Solemne Besamanos a María Stma. de Araceli. Foto: paseillo.es.

Centenares de fieles veneran a María Santísima de Araceli en el multitudinario besamanos celebrado en San Mateo

La parroquia de San Mateo acogió durante dos jornadas uno de los cultos más multitudinarios y emotivos dedicados a la Patrona de Lucena.

11 de Mayo del 2026

La Real Archicofradía de María Santísima de Araceli ha celebrado durante los días 9 y 10 de mayo el solemne besamanos en honor a la Patrona de Lucena, uno de los actos de mayor fervor y arraigo devocional de cuantos conforman la estancia de la Virgen en la ciudad. Desde primeras horas de la mañana y hasta las diez de la noche, centenares de lucentinos y devotos han pasado por la parroquia de San Mateo para postrarse ante la Madre de Araceli y besar su mano.

El templo mayor de la ciudad presentaba un montaje de extraordinaria solemnidad en el crucero catedralicio, presidido por la sagrada imagen de María Santísima de Araceli descendida de su trono para encontrarse con sus fieles. La composición del besamanos estaba cuidadosamente dispuesta, realzando la majestuosidad de la Patrona.

La Virgen aparecía entronizada ante el altar mayor de San Mateo luciendo el histórico terno rojo bordado en 1896 por el taller sevillano de Silva, una de las piezas más emblemáticas de su ajuar. Décadas más tarde, en los años setenta del pasado siglo, el conjunto sería intervenido por el convento hispalense de Santa Isabel, donde los bordados fueron trasladados a un nuevo terciopelo del mismo color, ampliándose además las dimensiones del manto e incorporándose el escudo de Lucena.

El conjunto se completaba con los amplios puños de encaje ceñidos con manillas de perlas finas, las numerosas joyas entregadas durante siglos por fieles agradecidos a su intercesión, la Medalla de Oro de la ciudad, la vara de regir de carey con empuñadura y regatón de oro y las coronas de la Coronación Canónica junto al singular rostrillo dieciochesco de rocallas y pedrería.

Durante ambas jornadas, el flujo de fieles fue constante e ininterrumpido, convirtiendo nuevamente este culto en una de las manifestaciones de fe más intensas y emotivas que vive Lucena cada año.

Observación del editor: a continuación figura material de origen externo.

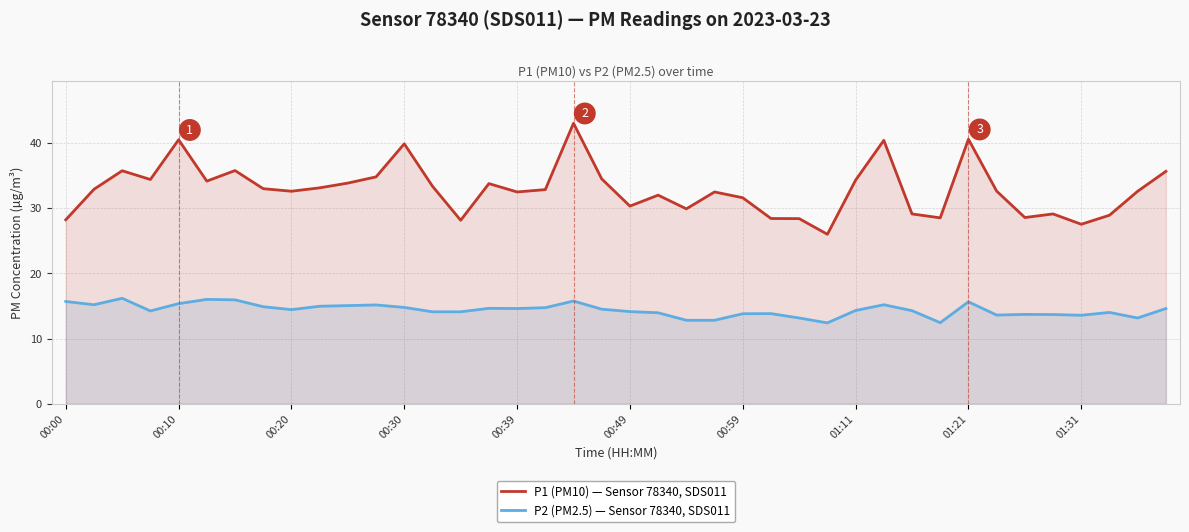

At which label does P2 (PM2.5) — Sensor 78340, SDS011 first exceed 14?

00:00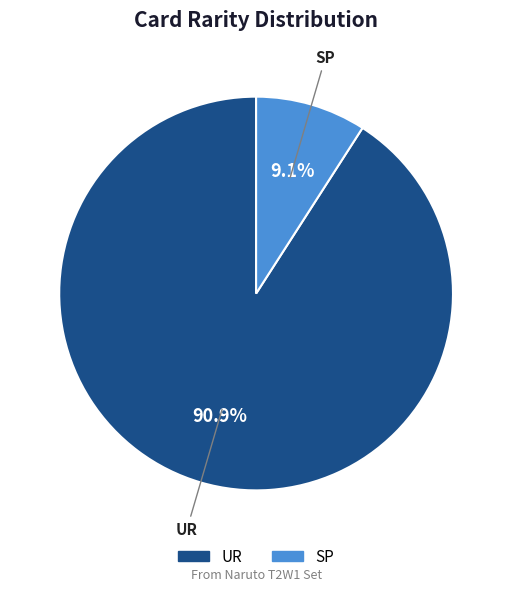

To the nearest percent, what is the difference between the largest and smallest slice percentages?

82%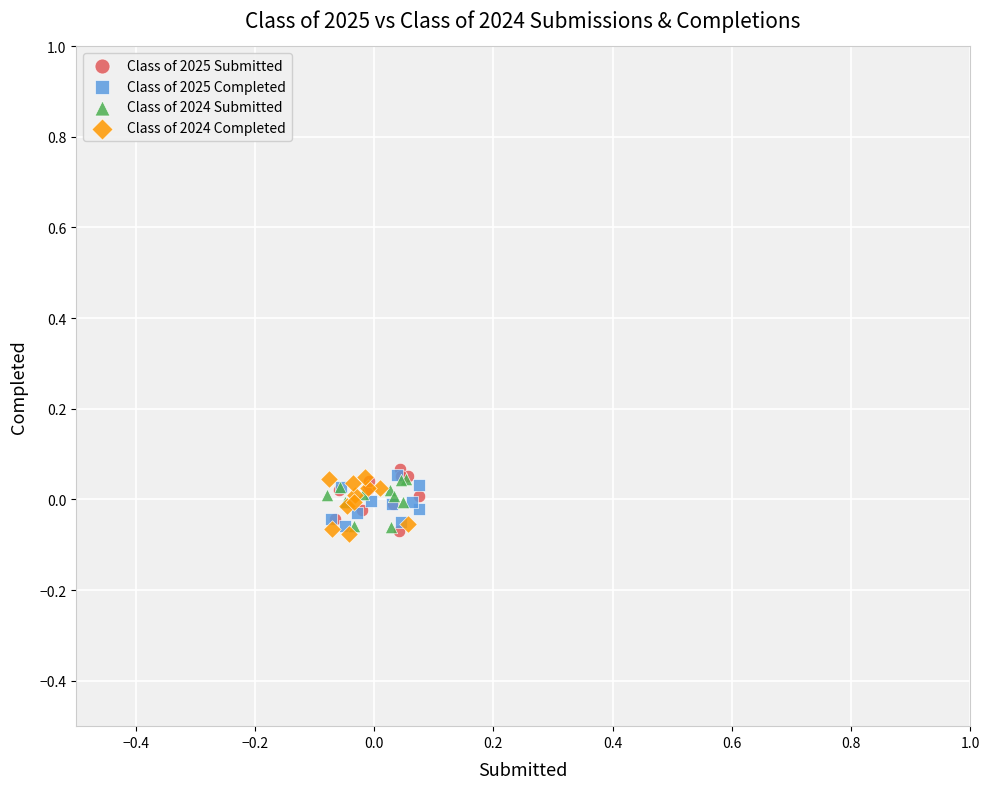

What are all the series names shown in the legend?

Class of 2025 Submitted, Class of 2025 Completed, Class of 2024 Submitted, Class of 2024 Completed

Familias enteras, personas mayores, jóvenes y visitantes aguardaron pacientemente para acercarse hasta la Santísima Virgen en un ambiente marcado por la devoción aracelitana.

El besamanos únicamente se vio interrumpido por la celebración de la Santa Misa y de la solemne novena que la Real Archicofradía viene celebrando en honor de María Santísima de Araceli y que concluirá este martes 12 de mayo.